Democrats adopt a radical litmus test on abortion

Former Vice President Joe Biden admitted it first, telling the Manchester, New Hampshire, audience at Friday night’s Democratic presidential debate that, if elected president, he would have a litmus test on abortion for any justice nominated to the high court. Vermont Sen. Bernie Sanders went further, pledging to “never nominate any person to the Supreme Court or the federal courts in general who is not 100% pro-Roe v. Wade.”

Massachusetts Sen. Elizabeth Warren and Minnesota Sen. Amy Klobuchar concurred. But it was the billionaire political novice, Tom Steyer, who capsulized the unspoken reality: “We all have the litmus test. Everyone in this row feels the same about Roe v. Wade. Everybody on this stage feels the same way about a woman’s right to choose.”

Abortion “rights” have long been a core tenet of the national Democratic Party. But the power held by abortion activist groups, such as NARAL Pro-Choice America, EMILY’s List, and Planned Parenthood, within the Democratic establishment, have successfully transformed the party’s “safe, legal, and rare” mantra of the 1990s to treating abortion as a positive good right up to the moment of birth and demanding in the party’s 2016 platform that taxpayers fund it.

On Friday, the same adherence to abortion ideology showcased on the debate stage made an appearance in mid-America. That afternoon, the Kansas House narrowly rejected a proposal to amend the state’s constitution concerning the legislature’s right to regulate abortion.

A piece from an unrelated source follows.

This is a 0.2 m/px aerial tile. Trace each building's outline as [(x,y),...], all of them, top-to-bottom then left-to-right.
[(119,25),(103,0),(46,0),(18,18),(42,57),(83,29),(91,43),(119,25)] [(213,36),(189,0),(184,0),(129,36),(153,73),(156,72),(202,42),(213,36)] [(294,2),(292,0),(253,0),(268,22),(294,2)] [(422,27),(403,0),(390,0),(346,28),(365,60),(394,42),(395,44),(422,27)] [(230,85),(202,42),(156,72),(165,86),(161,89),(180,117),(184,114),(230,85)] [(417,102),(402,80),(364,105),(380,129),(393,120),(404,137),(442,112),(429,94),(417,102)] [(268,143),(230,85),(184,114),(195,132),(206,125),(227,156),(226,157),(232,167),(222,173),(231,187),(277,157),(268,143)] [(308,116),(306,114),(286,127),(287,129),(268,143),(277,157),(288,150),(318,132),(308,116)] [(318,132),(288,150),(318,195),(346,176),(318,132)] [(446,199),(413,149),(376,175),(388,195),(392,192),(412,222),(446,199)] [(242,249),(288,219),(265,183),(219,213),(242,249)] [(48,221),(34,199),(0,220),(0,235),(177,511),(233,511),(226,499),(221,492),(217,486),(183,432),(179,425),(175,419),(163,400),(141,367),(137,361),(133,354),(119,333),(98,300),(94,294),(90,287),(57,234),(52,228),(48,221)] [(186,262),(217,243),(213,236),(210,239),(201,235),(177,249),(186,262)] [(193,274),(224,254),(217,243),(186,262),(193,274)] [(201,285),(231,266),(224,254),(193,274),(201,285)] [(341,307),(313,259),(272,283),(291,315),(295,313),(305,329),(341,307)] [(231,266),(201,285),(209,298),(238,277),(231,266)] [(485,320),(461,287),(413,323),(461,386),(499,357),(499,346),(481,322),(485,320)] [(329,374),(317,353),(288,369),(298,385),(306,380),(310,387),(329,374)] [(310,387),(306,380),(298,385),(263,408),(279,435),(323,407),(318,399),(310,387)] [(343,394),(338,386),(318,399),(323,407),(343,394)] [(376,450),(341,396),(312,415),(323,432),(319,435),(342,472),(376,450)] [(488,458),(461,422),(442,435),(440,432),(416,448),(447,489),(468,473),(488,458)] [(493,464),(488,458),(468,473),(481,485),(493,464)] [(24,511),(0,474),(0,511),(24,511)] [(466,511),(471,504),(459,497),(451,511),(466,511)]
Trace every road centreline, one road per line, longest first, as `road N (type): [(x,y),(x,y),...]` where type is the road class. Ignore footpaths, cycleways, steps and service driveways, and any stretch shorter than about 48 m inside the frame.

Pro-life Kansans had been working on the “Value Them Both” amendment since last year when the Kansas Supreme Court declared the state’s constitution, adopted more than 150 years prior, included a fundamental right to abortion. The state court decision, Hodes v. Nauser v. Schmidt, adopted an even more expansive view of abortion “rights” than established by the U.S. Supreme Court in Roe v. Wade under our federal Constitution and later modified in Planned Parenthood v. Casey.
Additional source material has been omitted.